Our study focused on the identification and characterization of NCC EMT intermediate states and essential regulatory factors during cranial NCC delamination and EMT. Nevertheless, whether trunk NCC delamination and EMT also involve intermediate stages and are regulated by similar genetic/cellular elements remains to be explored. Differences between cranial and trunk NCC delamination have been previously identified. For example, in mouse embryos, cranial NCC delaminate from the dorsolateral neuroepithelium or neural plate border prior to neural plate closure. Trunk NCC, on the other hand, delaminate from the dorsal neural tube after neural plate closure. In the cranial region, premigratory NCC delaminate in bulk as a collective stream, to give rise to the cranial ganglia and craniofacial bones and cartilages. In the trunk region, premigratory NCC delaminate progressively one after another in a chain migration fashion to form the sympathetic ganglia, the dorsal root ganglia, glial cells, and melanocytes. Additionally, key signaling pathways and regulatory networks governing cranial and trunk NCC in various species have also been shown to differ in these distinct axial populations of NCC (Theveneau and Mayor, 2012). Due to these differences between cranial and trunk NCC, the molecular and cellular mechanisms discovered during cranial NCC delamination and EMT do not necessarily represent the signaling scheme in trunk NCC. To enhance our knowledge of the gene regulatory network governing trunk NCC delamination/EMT and to decipher whether EMT intermediate states also exist in the trunk region of mouse embryos, scRNA-seq must be performed using trunk tissues during trunk NCC delamination. Since trunk NCC delamination/EMT occurs progressively from anterior to posterior as the embryos grow, it is very important to select correct axial domains of the trunk to match the appropriate or required developmental stage.

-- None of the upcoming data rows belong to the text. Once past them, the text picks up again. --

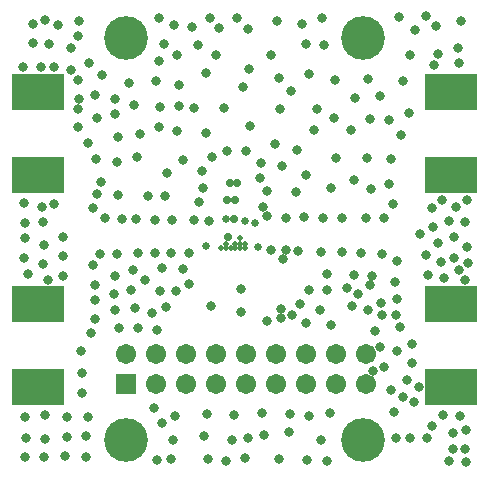
<source format=gbs>
%FSLAX25Y25*%
%MOIN*%
G70*
G01*
G75*
G04 Layer_Color=16711935*
%ADD10C,0.00800*%
%ADD11R,0.16500X0.07000*%
%ADD12R,0.16500X0.10500*%
%ADD13R,0.02362X0.01969*%
%ADD14R,0.01969X0.02362*%
%ADD15R,0.05512X0.04528*%
%ADD16C,0.01181*%
%ADD17R,0.03150X0.03150*%
%ADD18C,0.01000*%
%ADD19C,0.02000*%
%ADD20C,0.00500*%
%ADD21C,0.01500*%
%ADD22C,0.05906*%
%ADD23R,0.05906X0.05906*%
%ADD24C,0.15748*%
%ADD25C,0.02000*%
%ADD26C,0.01800*%
%ADD27C,0.01150*%
%ADD28C,0.02400*%
%ADD29C,0.04000*%
%ADD30C,0.04543*%
%ADD31C,0.02200*%
%ADD32C,0.09661*%
%ADD33R,0.17000X0.11500*%
%ADD34C,0.00787*%
%ADD35C,0.00394*%
%ADD36C,0.00600*%
%ADD37C,0.01063*%
%ADD38R,0.16900X0.07400*%
%ADD39R,0.16900X0.10900*%
%ADD40R,0.02762X0.02369*%
%ADD41R,0.02369X0.02762*%
%ADD42R,0.06312X0.05328*%
%ADD43C,0.00787*%
%ADD44R,0.03950X0.03950*%
%ADD45C,0.06706*%
%ADD46R,0.06706X0.06706*%
%ADD47C,0.14567*%
%ADD48C,0.02800*%
%ADD49C,0.02600*%
%ADD50C,0.01950*%
%ADD51C,0.03200*%
%ADD52R,0.17400X0.11900*%
D45*
X119370Y40200D02*
D03*
X109370D02*
D03*
X99370D02*
D03*
X89370D02*
D03*
X79370D02*
D03*
X69370D02*
D03*
X59370D02*
D03*
X49370D02*
D03*
X39370D02*
D03*
X119370Y30200D02*
D03*
X109370D02*
D03*
X99370D02*
D03*
X89370D02*
D03*
X79370D02*
D03*
X69370D02*
D03*
X59370D02*
D03*
X49370D02*
D03*
D46*
X39370D02*
D03*
D47*
Y145669D02*
D03*
Y11811D02*
D03*
X118110D02*
D03*
Y145669D02*
D03*
D48*
X75400Y85500D02*
D03*
X76200Y97400D02*
D03*
X74000Y97300D02*
D03*
X75600Y91800D02*
D03*
X73000D02*
D03*
X73290Y79491D02*
D03*
D49*
X72531Y85500D02*
D03*
X83400Y76100D02*
D03*
X66000Y76300D02*
D03*
X82300Y84059D02*
D03*
X78830Y84530D02*
D03*
D50*
X72531Y77148D02*
D03*
X77255Y75573D02*
D03*
X78830D02*
D03*
Y77148D02*
D03*
X77255D02*
D03*
Y79014D02*
D03*
X75680Y77148D02*
D03*
Y75573D02*
D03*
X74106D02*
D03*
X72531D02*
D03*
X70956D02*
D03*
D51*
X66945Y84600D02*
D03*
X114700Y56200D02*
D03*
X100232Y61831D02*
D03*
X91084Y55484D02*
D03*
X86369Y51432D02*
D03*
X4800Y136100D02*
D03*
X10900D02*
D03*
X15200Y135900D02*
D03*
X21000Y134900D02*
D03*
X23100Y131600D02*
D03*
X23500Y125400D02*
D03*
X23400Y122000D02*
D03*
X23300Y116000D02*
D03*
X26500Y110600D02*
D03*
X29300Y105400D02*
D03*
X30800Y97700D02*
D03*
X29700Y93800D02*
D03*
X28300Y89100D02*
D03*
X32200Y85700D02*
D03*
X37900Y85300D02*
D03*
X42500D02*
D03*
X49000Y85100D02*
D03*
X54500D02*
D03*
X62000Y85000D02*
D03*
X63700Y90900D02*
D03*
X52100Y93100D02*
D03*
X46500D02*
D03*
X36600Y93500D02*
D03*
X35700Y125200D02*
D03*
X35500Y120200D02*
D03*
X36500Y112700D02*
D03*
X42800Y106100D02*
D03*
X58200Y105100D02*
D03*
X36400Y104300D02*
D03*
X52900Y100700D02*
D03*
X50100Y116100D02*
D03*
X42000Y123400D02*
D03*
X44000Y113800D02*
D03*
X65800Y134100D02*
D03*
X49400Y131400D02*
D03*
X62000Y122300D02*
D03*
X80700Y116200D02*
D03*
X65800Y114000D02*
D03*
X55100Y150100D02*
D03*
X56400Y139900D02*
D03*
X87700Y140000D02*
D03*
X70400Y148900D02*
D03*
X80300Y135500D02*
D03*
X78400Y129500D02*
D03*
X102900Y121900D02*
D03*
X101800Y115000D02*
D03*
X91300Y103000D02*
D03*
X86300Y86200D02*
D03*
X84900Y89300D02*
D03*
X86200Y94700D02*
D03*
X64800Y95700D02*
D03*
X64700Y101200D02*
D03*
X67800Y105900D02*
D03*
X72800Y108000D02*
D03*
X79100D02*
D03*
X84400Y104100D02*
D03*
X83800Y99000D02*
D03*
X88800Y110400D02*
D03*
X92600Y85700D02*
D03*
X104900Y85600D02*
D03*
X119200D02*
D03*
X98500Y85900D02*
D03*
X125100Y85700D02*
D03*
X128300Y90200D02*
D03*
X126900Y96900D02*
D03*
X127500Y105200D02*
D03*
X131000Y113500D02*
D03*
X133600Y120600D02*
D03*
X150000Y142200D02*
D03*
X142600Y149600D02*
D03*
X135600Y148200D02*
D03*
X133800Y139900D02*
D03*
X143300Y140200D02*
D03*
X150800Y151400D02*
D03*
X124000Y126200D02*
D03*
X114100Y115000D02*
D03*
X109400Y105700D02*
D03*
X99300Y100100D02*
D03*
X115300Y98300D02*
D03*
X107700Y95600D02*
D03*
X96000Y94200D02*
D03*
X94300Y128100D02*
D03*
X90600Y122100D02*
D03*
X108800Y131800D02*
D03*
X99400Y143700D02*
D03*
X89500Y151500D02*
D03*
X79800Y148800D02*
D03*
X72000Y122200D02*
D03*
X57000Y130100D02*
D03*
X56200Y114600D02*
D03*
X100300Y133700D02*
D03*
X131700Y131400D02*
D03*
X115700Y125700D02*
D03*
X127000Y118300D02*
D03*
X119700Y105600D02*
D03*
X5200Y90800D02*
D03*
X15400Y90500D02*
D03*
X11700Y84300D02*
D03*
X11200Y89400D02*
D03*
X5500Y78900D02*
D03*
X5700Y84000D02*
D03*
X18300Y79200D02*
D03*
X11900Y76700D02*
D03*
X5100Y72300D02*
D03*
X6500Y67000D02*
D03*
X13100Y65000D02*
D03*
X11500Y70300D02*
D03*
X18400Y73100D02*
D03*
X18300Y66400D02*
D03*
X5700Y19400D02*
D03*
X5900Y12200D02*
D03*
X5500Y6000D02*
D03*
X11900Y5900D02*
D03*
X12400Y12000D02*
D03*
X12200Y19900D02*
D03*
X19500Y19200D02*
D03*
X19700Y12700D02*
D03*
X19000Y6300D02*
D03*
X26000Y6000D02*
D03*
Y12900D02*
D03*
X26600Y19500D02*
D03*
X24500Y27200D02*
D03*
Y34000D02*
D03*
X24100Y41400D02*
D03*
X27600Y47300D02*
D03*
X60300Y73900D02*
D03*
X54100Y74100D02*
D03*
X49000Y73900D02*
D03*
X43100D02*
D03*
X36300Y73800D02*
D03*
X30600D02*
D03*
X28300Y69900D02*
D03*
X28800Y63400D02*
D03*
Y58200D02*
D03*
X28900Y52100D02*
D03*
X35600Y66300D02*
D03*
X35300Y60400D02*
D03*
X35700Y55000D02*
D03*
X36900Y48900D02*
D03*
X43200Y49100D02*
D03*
X42100Y55800D02*
D03*
X45700Y65100D02*
D03*
X51300Y69000D02*
D03*
X50700Y61200D02*
D03*
X47900Y54100D02*
D03*
X55800Y61500D02*
D03*
X58200Y68800D02*
D03*
X40900Y61600D02*
D03*
X41700Y68200D02*
D03*
X52600Y56100D02*
D03*
X60100Y63600D02*
D03*
X49500Y48500D02*
D03*
X111400Y85800D02*
D03*
X87500Y75000D02*
D03*
X92500Y75100D02*
D03*
X96600Y74800D02*
D03*
X104100Y74500D02*
D03*
X111200Y74300D02*
D03*
X117700Y74000D02*
D03*
X124500Y73800D02*
D03*
X129700Y71400D02*
D03*
X129000Y64500D02*
D03*
X129600Y58700D02*
D03*
X129200Y53500D02*
D03*
X130600Y49300D02*
D03*
X134600Y43700D02*
D03*
Y37300D02*
D03*
X132800Y31700D02*
D03*
X127700Y28400D02*
D03*
X125400Y36100D02*
D03*
X129600Y41300D02*
D03*
X122300Y47900D02*
D03*
X119800Y55100D02*
D03*
X120700Y63300D02*
D03*
X115100Y66800D02*
D03*
X106100Y67000D02*
D03*
X97100Y57000D02*
D03*
X94600Y53300D02*
D03*
X99300Y50700D02*
D03*
X107700Y49900D02*
D03*
X103800Y55000D02*
D03*
X112900Y62300D02*
D03*
X116700Y60500D02*
D03*
X121400Y66400D02*
D03*
X124100Y57400D02*
D03*
X124500Y53300D02*
D03*
X123800Y42600D02*
D03*
X121500Y34700D02*
D03*
X128500Y21100D02*
D03*
X135100Y24300D02*
D03*
X150500Y19600D02*
D03*
X144800Y20000D02*
D03*
X55500Y19800D02*
D03*
X55000Y11800D02*
D03*
X54400Y5300D02*
D03*
X66600D02*
D03*
X65400Y13000D02*
D03*
X66200Y20400D02*
D03*
X75300Y20000D02*
D03*
X74700Y11800D02*
D03*
X78800Y5600D02*
D03*
X90300Y5400D02*
D03*
X85200Y13300D02*
D03*
X84700Y20700D02*
D03*
X94000Y20300D02*
D03*
X93700Y14400D02*
D03*
X99700Y4900D02*
D03*
X106400Y4600D02*
D03*
X104100Y11600D02*
D03*
X107300Y20700D02*
D03*
X100400Y19800D02*
D03*
X48700Y22400D02*
D03*
X51100Y17200D02*
D03*
X49500Y5100D02*
D03*
X72500Y4600D02*
D03*
X80000Y12200D02*
D03*
X106400Y61600D02*
D03*
X91600Y72000D02*
D03*
X90800Y52300D02*
D03*
X77600Y62100D02*
D03*
X77700Y54200D02*
D03*
X61300Y149300D02*
D03*
X63100Y143500D02*
D03*
X69400Y140100D02*
D03*
X97800Y150300D02*
D03*
X90100Y132300D02*
D03*
X141200Y89100D02*
D03*
X149200Y89500D02*
D03*
X152400Y84400D02*
D03*
X148700Y79300D02*
D03*
X141700Y82700D02*
D03*
X137100Y80500D02*
D03*
X143300Y77300D02*
D03*
X152800Y75900D02*
D03*
X139300Y73200D02*
D03*
X139800Y66800D02*
D03*
X150100Y68300D02*
D03*
X148700Y72300D02*
D03*
X153100Y70600D02*
D03*
X152400Y64900D02*
D03*
X145100Y65700D02*
D03*
X147000Y84700D02*
D03*
X152800Y91800D02*
D03*
X144600Y91700D02*
D03*
X144200Y71100D02*
D03*
X148400Y13900D02*
D03*
X148200Y8600D02*
D03*
X146900Y4700D02*
D03*
X152700Y4400D02*
D03*
X152100Y8700D02*
D03*
X152600Y14900D02*
D03*
X23500Y151500D02*
D03*
X23300Y146200D02*
D03*
X21000Y142300D02*
D03*
X26800Y137500D02*
D03*
X31100Y133300D02*
D03*
X40300Y130600D02*
D03*
X28900Y126600D02*
D03*
X29500Y119100D02*
D03*
X50700Y122800D02*
D03*
X56800Y123100D02*
D03*
X51900Y143800D02*
D03*
X50200Y137900D02*
D03*
Y152500D02*
D03*
X130300Y152800D02*
D03*
X150400Y137500D02*
D03*
X141900Y136700D02*
D03*
X119900Y132100D02*
D03*
X108600Y118900D02*
D03*
X120600Y118800D02*
D03*
X120800Y95300D02*
D03*
X96400Y108300D02*
D03*
X67700Y56200D02*
D03*
X139700Y12400D02*
D03*
X133900D02*
D03*
X129400Y12300D02*
D03*
X8400Y150500D02*
D03*
X16700Y150000D02*
D03*
X13700Y143600D02*
D03*
X8400Y144100D02*
D03*
X12200Y151600D02*
D03*
X67100Y152500D02*
D03*
X76300Y152200D02*
D03*
X104500Y152500D02*
D03*
X105100Y143400D02*
D03*
X139100Y153000D02*
D03*
X136900Y29500D02*
D03*
X131700Y25900D02*
D03*
X141300Y16500D02*
D03*
D52*
X147538Y127814D02*
D03*
X147638Y100114D02*
D03*
X147538Y56948D02*
D03*
X147638Y29248D02*
D03*
X9943D02*
D03*
X9843Y56948D02*
D03*
X9943Y100114D02*
D03*
X9843Y127814D02*
D03*
M02*

</source>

In conclusion, through scRNA-sequencing we have transcriptionally identified two distinct intermediate stages of NCC during EMT and delamination based primarily on cell cycle status. Delamination in S phase or G2/M phase seems to occur simultaneously but also independently, resulting in a single or common pool of early migratory NCC. Further interrogation of our transcriptomic dataset revealed Dlc1 to be a key molecular marker of intermediate stage NCC, and their location in situ in the dorsolateral neural plate, which we spatially resolved in E8.5 mouse embryos. Lastly, we tested and functionally validated that Dlc1 plays an important role in NCC delamination in mouse embryos. Taken together, our identification and characterization of intermediate stage cranial NCC during their delamination are consistent with NCC EMT being a developmental EMP event. Similar to intermediate EMT states in cancer metastasis, NCC downregulate certain epithelial cell features but maintain co-expression of epithelial cell markers and mesenchymal cell markers during EMT and delamination. Additionally, intermediate stage NCC are localized at the dorsolateral edge of the neural plate border, which is reminiscent of the localization of intermediate EMT states at the leading edge of invasion in several types of primary tumors. However, unlike certain intermediate EMT cells present in the lymph nodes or circulating tumor cells, mouse EMT intermediate NCC represent a transient state and eventually form migratory NCC with mesenchymal character. This suggests that EMP may be a more common developmental phenomenon. Our transcriptional data and signatures of intermediate stage NCC during EMT and delamination can serve as a useful resource for the community. This also now sets the stage for uncovering the gene regulatory networks that govern intermediate stage NCC development and function, and for exploring whether EMP is a feature of other developmental and pathological EMT events such as in gastrulation, wound healing, and fibrosis.